A North Carolina native and alleged leader of the Proud Boys is facing several federal charges in connection to the Capitol riot.
A federal indictment accuses Charles Donohoe of conspiring to block Congress from certifying electoral votes.
The 33-year-old was arrested in Kernersville on Wednesday and has since appeared in federal court in Winston-Salem.
Several North Carolinians associated with different insurrectionary movements have been charged in the federal conspiracy case.
An Elon University professor has been documenting different hate groups and extremists for years. Anthony Crider’s lens has captured the various groups’ movements across the state.
“Over the past few years and especially over the summer and the weeks leading up there were trial runs leading up to, what would be for many of them, this finale,” Crider said.
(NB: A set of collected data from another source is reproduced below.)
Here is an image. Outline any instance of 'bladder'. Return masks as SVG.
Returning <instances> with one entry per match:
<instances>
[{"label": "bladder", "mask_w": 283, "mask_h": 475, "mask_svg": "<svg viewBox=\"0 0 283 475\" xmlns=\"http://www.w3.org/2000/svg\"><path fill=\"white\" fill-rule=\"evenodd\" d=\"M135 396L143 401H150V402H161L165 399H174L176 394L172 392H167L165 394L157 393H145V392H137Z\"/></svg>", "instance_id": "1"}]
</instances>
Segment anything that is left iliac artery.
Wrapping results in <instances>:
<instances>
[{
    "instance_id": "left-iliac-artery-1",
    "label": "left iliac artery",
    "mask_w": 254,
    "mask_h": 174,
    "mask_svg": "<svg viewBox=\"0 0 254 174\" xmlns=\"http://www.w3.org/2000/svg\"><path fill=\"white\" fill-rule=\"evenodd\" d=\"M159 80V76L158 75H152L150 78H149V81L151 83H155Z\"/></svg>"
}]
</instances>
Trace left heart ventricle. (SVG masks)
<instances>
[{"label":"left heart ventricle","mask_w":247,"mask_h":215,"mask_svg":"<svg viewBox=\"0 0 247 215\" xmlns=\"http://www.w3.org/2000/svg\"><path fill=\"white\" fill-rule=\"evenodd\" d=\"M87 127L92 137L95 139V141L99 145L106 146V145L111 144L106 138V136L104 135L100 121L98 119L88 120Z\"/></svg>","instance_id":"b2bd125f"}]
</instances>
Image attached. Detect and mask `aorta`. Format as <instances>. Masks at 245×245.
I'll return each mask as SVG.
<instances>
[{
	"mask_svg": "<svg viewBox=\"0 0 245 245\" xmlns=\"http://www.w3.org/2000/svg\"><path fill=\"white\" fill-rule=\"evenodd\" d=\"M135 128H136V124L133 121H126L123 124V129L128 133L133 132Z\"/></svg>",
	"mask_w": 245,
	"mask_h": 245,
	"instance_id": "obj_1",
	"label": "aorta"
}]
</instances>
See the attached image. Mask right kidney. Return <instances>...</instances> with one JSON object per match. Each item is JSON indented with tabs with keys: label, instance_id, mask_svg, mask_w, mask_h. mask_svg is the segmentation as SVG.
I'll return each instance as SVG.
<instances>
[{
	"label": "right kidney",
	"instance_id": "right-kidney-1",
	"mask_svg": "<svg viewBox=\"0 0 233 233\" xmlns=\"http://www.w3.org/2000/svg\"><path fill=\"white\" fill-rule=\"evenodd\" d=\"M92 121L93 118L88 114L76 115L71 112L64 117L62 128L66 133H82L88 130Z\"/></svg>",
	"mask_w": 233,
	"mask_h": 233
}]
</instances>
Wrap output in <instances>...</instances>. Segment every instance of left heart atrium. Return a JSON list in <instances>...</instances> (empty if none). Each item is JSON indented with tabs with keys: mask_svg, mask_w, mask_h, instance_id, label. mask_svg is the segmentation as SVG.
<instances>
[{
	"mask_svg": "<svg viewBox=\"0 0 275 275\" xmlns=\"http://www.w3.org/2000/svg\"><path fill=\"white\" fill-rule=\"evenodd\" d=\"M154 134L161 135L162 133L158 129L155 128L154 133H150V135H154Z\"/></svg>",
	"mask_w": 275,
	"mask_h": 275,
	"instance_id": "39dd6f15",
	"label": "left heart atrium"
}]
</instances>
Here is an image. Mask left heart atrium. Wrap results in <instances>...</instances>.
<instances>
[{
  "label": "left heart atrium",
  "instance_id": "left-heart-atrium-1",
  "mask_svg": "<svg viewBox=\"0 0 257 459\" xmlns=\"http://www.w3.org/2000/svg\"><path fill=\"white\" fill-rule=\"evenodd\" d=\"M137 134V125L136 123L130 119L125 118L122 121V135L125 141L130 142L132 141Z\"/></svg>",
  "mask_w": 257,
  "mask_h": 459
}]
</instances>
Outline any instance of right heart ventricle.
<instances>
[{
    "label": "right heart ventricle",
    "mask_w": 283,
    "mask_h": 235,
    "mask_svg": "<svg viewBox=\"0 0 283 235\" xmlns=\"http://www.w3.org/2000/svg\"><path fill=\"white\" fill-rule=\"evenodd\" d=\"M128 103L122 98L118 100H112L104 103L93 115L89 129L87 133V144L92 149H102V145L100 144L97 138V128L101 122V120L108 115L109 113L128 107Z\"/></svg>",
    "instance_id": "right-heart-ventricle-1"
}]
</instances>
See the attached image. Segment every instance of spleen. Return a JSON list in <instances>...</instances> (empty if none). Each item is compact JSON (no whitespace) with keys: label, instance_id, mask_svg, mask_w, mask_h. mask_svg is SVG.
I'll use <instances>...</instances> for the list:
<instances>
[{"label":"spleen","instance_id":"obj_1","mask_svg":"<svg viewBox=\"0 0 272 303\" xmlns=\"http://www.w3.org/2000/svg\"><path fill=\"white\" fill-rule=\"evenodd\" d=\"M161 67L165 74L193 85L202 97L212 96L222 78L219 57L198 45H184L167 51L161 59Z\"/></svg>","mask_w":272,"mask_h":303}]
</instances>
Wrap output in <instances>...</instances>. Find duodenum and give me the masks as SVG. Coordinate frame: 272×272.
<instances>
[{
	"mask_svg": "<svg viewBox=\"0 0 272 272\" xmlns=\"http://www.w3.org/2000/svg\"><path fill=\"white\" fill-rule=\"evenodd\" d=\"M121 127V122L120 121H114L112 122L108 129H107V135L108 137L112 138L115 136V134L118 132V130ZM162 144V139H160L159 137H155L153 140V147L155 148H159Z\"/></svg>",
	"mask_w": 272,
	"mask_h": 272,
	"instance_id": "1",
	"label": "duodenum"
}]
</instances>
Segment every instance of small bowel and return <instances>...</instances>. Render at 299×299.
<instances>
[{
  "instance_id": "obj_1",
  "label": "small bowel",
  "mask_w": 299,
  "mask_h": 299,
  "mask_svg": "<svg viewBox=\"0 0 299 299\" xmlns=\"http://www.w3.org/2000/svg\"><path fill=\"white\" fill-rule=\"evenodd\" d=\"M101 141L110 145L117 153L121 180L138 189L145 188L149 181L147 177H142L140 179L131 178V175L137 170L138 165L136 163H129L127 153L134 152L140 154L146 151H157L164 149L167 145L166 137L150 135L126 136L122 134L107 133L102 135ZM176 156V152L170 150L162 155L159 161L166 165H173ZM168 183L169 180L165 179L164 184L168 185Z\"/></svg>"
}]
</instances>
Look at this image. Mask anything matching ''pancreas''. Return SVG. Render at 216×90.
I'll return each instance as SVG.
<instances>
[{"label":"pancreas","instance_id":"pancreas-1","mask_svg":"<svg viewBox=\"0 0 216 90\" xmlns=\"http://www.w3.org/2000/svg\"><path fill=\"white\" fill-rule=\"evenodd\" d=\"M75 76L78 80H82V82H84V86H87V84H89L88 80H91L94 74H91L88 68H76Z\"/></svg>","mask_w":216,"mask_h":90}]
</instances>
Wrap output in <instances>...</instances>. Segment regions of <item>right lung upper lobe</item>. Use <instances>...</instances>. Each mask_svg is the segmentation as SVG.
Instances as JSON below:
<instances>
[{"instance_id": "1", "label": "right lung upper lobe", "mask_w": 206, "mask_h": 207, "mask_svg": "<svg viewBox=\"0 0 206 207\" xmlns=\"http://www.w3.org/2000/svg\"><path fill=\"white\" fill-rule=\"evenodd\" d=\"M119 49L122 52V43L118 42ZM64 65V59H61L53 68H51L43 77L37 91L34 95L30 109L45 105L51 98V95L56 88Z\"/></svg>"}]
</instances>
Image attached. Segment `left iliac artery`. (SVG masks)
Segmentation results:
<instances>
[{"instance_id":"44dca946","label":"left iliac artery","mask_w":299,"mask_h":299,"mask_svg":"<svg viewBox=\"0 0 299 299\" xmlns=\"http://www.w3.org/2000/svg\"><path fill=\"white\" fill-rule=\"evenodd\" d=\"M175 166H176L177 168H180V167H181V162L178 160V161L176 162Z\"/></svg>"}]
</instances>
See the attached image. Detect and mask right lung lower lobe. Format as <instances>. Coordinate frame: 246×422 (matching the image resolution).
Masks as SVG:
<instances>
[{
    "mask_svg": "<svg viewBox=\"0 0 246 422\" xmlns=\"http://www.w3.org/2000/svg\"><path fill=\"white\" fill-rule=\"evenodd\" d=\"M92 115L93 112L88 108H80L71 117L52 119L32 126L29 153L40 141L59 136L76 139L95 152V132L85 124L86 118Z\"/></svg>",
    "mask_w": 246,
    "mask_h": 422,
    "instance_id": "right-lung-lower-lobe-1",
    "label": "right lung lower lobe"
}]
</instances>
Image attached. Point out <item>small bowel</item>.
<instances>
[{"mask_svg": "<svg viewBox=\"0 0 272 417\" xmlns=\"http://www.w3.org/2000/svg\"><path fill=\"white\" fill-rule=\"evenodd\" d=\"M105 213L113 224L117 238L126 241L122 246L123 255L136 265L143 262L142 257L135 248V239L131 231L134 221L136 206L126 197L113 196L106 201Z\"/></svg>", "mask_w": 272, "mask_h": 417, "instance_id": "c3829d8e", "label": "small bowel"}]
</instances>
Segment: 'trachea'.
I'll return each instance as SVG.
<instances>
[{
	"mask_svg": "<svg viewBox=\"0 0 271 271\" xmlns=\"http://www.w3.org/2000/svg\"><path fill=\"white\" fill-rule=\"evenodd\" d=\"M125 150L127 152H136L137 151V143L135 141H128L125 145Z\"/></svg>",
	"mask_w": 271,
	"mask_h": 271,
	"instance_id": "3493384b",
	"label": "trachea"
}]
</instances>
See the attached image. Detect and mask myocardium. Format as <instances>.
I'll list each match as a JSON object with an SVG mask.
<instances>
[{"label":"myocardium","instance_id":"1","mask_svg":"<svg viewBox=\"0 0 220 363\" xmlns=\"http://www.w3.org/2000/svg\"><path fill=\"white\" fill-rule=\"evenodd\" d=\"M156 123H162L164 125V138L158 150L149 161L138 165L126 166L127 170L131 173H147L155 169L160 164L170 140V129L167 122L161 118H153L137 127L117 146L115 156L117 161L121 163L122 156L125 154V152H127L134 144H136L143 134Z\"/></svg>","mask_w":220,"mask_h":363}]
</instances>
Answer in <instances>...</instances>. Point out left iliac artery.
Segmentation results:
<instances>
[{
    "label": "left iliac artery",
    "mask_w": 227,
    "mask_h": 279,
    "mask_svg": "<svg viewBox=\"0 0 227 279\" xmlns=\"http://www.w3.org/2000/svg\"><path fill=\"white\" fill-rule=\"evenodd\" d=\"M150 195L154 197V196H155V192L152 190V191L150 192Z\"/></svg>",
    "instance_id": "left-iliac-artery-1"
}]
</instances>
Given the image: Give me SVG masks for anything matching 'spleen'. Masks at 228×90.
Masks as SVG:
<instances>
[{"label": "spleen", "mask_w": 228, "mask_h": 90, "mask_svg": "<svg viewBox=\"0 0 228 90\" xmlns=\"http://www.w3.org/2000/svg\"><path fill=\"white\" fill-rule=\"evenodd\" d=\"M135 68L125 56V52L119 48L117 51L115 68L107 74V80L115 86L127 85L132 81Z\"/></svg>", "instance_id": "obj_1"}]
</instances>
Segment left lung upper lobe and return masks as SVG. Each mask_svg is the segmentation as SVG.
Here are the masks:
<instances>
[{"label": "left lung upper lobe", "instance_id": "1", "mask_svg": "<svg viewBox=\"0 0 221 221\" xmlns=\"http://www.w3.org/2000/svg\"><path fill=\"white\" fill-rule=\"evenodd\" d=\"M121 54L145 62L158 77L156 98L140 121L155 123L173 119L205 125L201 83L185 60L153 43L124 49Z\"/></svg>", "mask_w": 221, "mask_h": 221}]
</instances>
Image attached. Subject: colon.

Last November, Crider witnessed a demonstration attended by the Proud Boys in Raleigh.
“The Proud Boys are centered on the notion of sort of supporting Western culture, but also to some degree being misogynistic,” Crider said.
Several members of the Proud Boys have been charged with conspiracy in the deadly attacks on the Capitol, including Donohoe who faces six counts.
Court papers allege he communicated with other members using encrypted messaging apps to coordinate the Jan. 6 attack.
“We sort of have this perfect storm of events that leads them to find something to unite around and, in this case, it was that myth that the election was stolen, and they were the only one that could keep Trump in office somehow,” Crider said.
Since the insurrection, more reports of the Proud Boys splintering have surfaced. Crider says although the group has been relatively quiet, it doesn’t mean they’re gone for good.
“They are afraid of being arrested, they are not showing up on the street corners that sort of thing, but they are still out there, and it doesn’t mean that they’ll be quiet forever,” Crider said.
Donohoe was still being held at the Forsyth County jail with no bond as of Friday night, according to the sheriff’s office.